> PARTS OF THE EXERCISE:
(a) Answer these questions using the letter about worship:
(i) In what year, according to the letter, was the word Gospel first applied to writings about the message of Jesus?
(ii) Which publication does the letter say reported a decline in Church of Christ members and adherents?
(iii) What advice from flight attendants does the letter quote?
(b) In the letter about worship, retype the part that opens with the words containing "We use the term" and closes with "up, and encouraged.".
(c) Does each statement agree with the letter about worship? Answer yes or no, and quote the words that decide it.
(i) The letter says the 3,000 on Pentecost took on group responsibilities.
(ii) The letter names Sesame Street as something that changed the way teachers teach.
(iii) The letter says Jesus told the woman at the well that true worshipers will worship the Father in spirit and truth.

Monday, March 16, 2009

Gospel Advocate March 2009 - Worship



Reference your articles on the subject of worship in Gospel Advocate March, 2009



You mention the church's responsibility is to worship. There is a prayer Catholics say asking that God not look on their sins but on the faith of the church. I do not see bible support to believe the 3,000 on Pentecost assumed any group responsibilities. If the Great Commission was given to the Apostles as a group didn't the responsibility die with the death of the last apostle? If given to them as saved individuals the responsibility would pass to saved individuals. If the local congregation as a group has a responsibility it encourages the belief that "work out your own salvation" can mean that cutting the church grass is a soul saving work. When a group is responsible, no one is responsible.



The Christian Chronicle recently reported the numbers of members and adherents of the Church of Christ have declined. In the corporate business world insanity has been defined as doing the same thing while expecting different results. Maybe we need to consider something different.



The word Gospel comes from a word meaning "good tidings" and later "story concerning God." In the New Testament the word is always used to mean the good tidings which Jesus and the apostles announced. It was not until A.D. 150 that the word was applied to the writings concerning the message of Jesus. (The Zondervan Pictorial Bible Dictionary, Merrill C. Tenney).



That being correct preaching about the message of Jesus is not preaching "The Gospel."



We use the term "Gospel Preacher" to refer to an individual who preaches to a congregation of people believing themselves to be saved. Those men are not preaching the gospel; those in their audience have already heard the good tidings and believed it. Now they need to be instructed to observe all the things that Jesus commanded the apostles, i.e. Matthew chapters 5, 6, and 7 as well as other records. They need to be strengthened, edified, built up, and encouraged.



We should remember the advice flight attendants give: "Put on your own oxygen mask before assisting others." There is nothing unscriptural for Christians to take time for themselves: to edify each other: to encourage each other without the unsaved being the primary focus and I believe the Bible teaches us to take such time.



We are losing the war it is time we change our battle plan. As Sesame Street changed the way teachers teach; the same reading, writing and arithmetic but teaching in a different way. Christians should look into what that means for the saved and how they can relate to the not saved.



The church huddled together on Sundays, offering "the invitation" to people who are not there does nothing to help its members. How is praying for the sick worship, or listening to the preacher worship (edification, hopefully) or how is singing to each other worship? How is contributing for our own comfort and ease, worship? Jesus told his followers to eat and drink in remembrance of Him. Remembering and worship are different functions, aren't they? We attend memorial services and do not consider that worshiping the deceased. Is telling someone to praise God, praising God? When we praise our children to we say "praise, fill-in-the-name?" Or do we praise them by rehearsing what they did?



Over time, the Pharisees among us have altered the meeting to suit their purposes and have changed the meeting to one where we go to church. Due to our carelessness our assemblies can be boring, nonproductive and frustratingly make those who have other things to do feel guilty because they want to leave when they are finished going to church.



I see nothing in the New Testament that commands or even suggests we worship (other than Paul's instruction "I appeal to you therefore, brothers, by the mercies of God, to present your bodies as a living sacrifice, holy and acceptable to God, which is your spiritual worship."). Jesus told the woman at the well, "... true worshipers will worship the Father in spirit and truth ... God is spirit, and those who worship him must worship in spirit and truth." Most Christians have no idea what that means and do care enough to find out.

[Items from a data source]
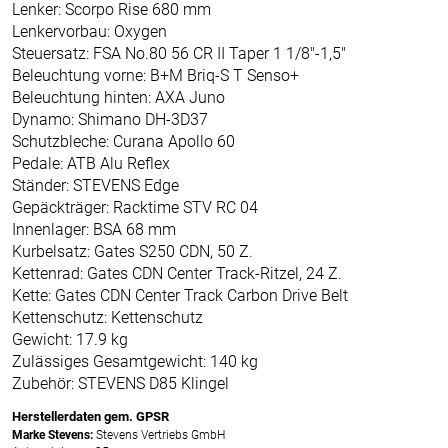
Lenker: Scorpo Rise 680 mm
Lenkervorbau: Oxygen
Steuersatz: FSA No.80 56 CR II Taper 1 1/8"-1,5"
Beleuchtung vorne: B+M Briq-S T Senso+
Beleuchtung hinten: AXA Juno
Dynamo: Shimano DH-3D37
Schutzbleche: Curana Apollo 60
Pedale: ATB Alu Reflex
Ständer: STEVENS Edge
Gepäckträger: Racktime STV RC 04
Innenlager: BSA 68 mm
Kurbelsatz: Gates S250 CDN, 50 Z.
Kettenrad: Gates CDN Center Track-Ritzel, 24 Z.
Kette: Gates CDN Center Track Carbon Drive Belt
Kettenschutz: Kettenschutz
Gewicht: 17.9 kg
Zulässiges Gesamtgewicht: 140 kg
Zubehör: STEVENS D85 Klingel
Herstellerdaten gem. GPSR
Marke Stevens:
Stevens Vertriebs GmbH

> TASK-BY-TASK OUTPUTS:
(a)
(i) A.D. 150
(ii) The Christian Chronicle
(iii) "Put on your own oxygen mask before assisting others."

(b)
We use the term "Gospel Preacher" to refer to an individual who preaches to a congregation of people believing themselves to be saved. Those men are not preaching the gospel; those in their audience have already heard the good tidings and believed it. Now they need to be instructed to observe all the things that Jesus commanded the apostles, i.e. Matthew chapters 5, 6, and 7 as well as other records. They need to be strengthened, edified, built up, and encouraged.

(c)
(i) No: "I do not see bible support to believe the 3,000 on Pentecost assumed any group responsibilities."
(ii) Yes: "As Sesame Street changed the way teachers teach"
(iii) Yes: "true worshipers will worship the Father in spirit and truth"